Georg Kulka war der Sohn eines jüdischen Getreidehändlers. Nach der Reifeprüfung nahm er ab 1917 als Offizier der österreichisch-ungarischen Armee am Ersten Weltkrieg teil. Ab 1918 studierte er an der Universität Wien Philosophie. Gleichzeitig veröffentlichte Kulka, der Anfang der Zwanzigerjahre stark mit dem Anarchismus sympathisierte, Gedichte in expressionistischen Zeitschriften wie Franz PfemfertsAktion“ und Wolf Przygodes „Das Gedicht“. Im Jahre 1920 erhob Karl Kraus in der „Fackel“ massive Plagiatsvorwürfe gegen Kulka, nachdem dieser in den „Blättern des Burgtheaters“ Auszüge aus Jean Pauls „Vorschule der Ästhetik“ unter eigenem Namen veröffentlicht hatte. Kulka machte zwar geltend, es sei ihm nur darum gegangen, auf Jean Paul aufmerksam zu machen, sein literarischer Ruf war jedoch soweit ruiniert, dass er sich aus dem literarischen Leben zurückzog. 1921 promovierte Georg Kulka mit einer Arbeit über Jean Paul zum Doktor der Philosophie. Von 1922 bis 1923 wirkte er als Hersteller im Potsdamer Verlag Kiepenheuer. Er heiratete 1923 die Schauspielerin Anna Höllering und führte nach dem Tod seines Vaters dessen Getreidehandlung weiter. 1929 beging Kulka in Wien Selbstmord. Er wurde auf dem Potsdamer Neuen Friedhof beigesetzt.

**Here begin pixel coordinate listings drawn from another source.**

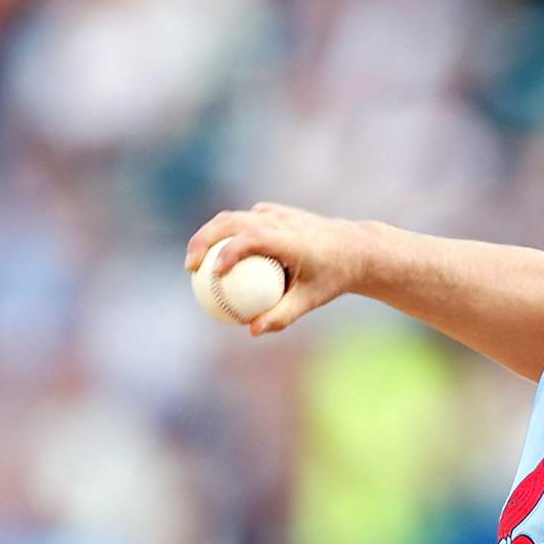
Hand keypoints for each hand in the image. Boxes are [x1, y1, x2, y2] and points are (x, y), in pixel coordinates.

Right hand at [184, 203, 377, 334]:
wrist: (354, 248)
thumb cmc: (332, 278)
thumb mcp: (311, 300)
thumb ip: (282, 316)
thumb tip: (252, 331)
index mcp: (290, 238)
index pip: (252, 238)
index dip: (228, 252)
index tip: (213, 274)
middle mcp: (280, 220)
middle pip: (230, 221)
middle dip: (204, 240)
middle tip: (190, 268)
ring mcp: (275, 213)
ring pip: (232, 217)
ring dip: (208, 235)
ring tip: (195, 263)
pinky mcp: (272, 212)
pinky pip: (242, 221)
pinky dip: (225, 235)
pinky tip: (216, 258)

Georg Kulkas Werk umfasst in erster Linie Gedichte, die seit ihrer Wiederentdeckung in den Sechzigerjahren zum Teil als Vorläufer moderner experimenteller Lyrik angesehen werden.

Werke

  • Der Stiefbruder. Strache, Wien 1920.
  • Der Zustand Karl Kraus. Waldheim-Eberle, Wien 1920 (zusammen mit Wolf Przygode).
  • Requiem, G. Kiepenheuer, Potsdam 1921.
  • Der Unsterblichkeitsgedanke bei Jean Paul bis zum Jahre 1797. Diss., Wien 1921.
  • Aufzeichnung und Lyrik. Druck Hansjörg Mayer, Stuttgart 1963.
  • Werke. Edition Text und Kritik, München 1987.
  • Sichtbarkeit. Aufzeichnende Prosa. Prosagedichtezyklus. hochroth Verlag, Berlin 2011.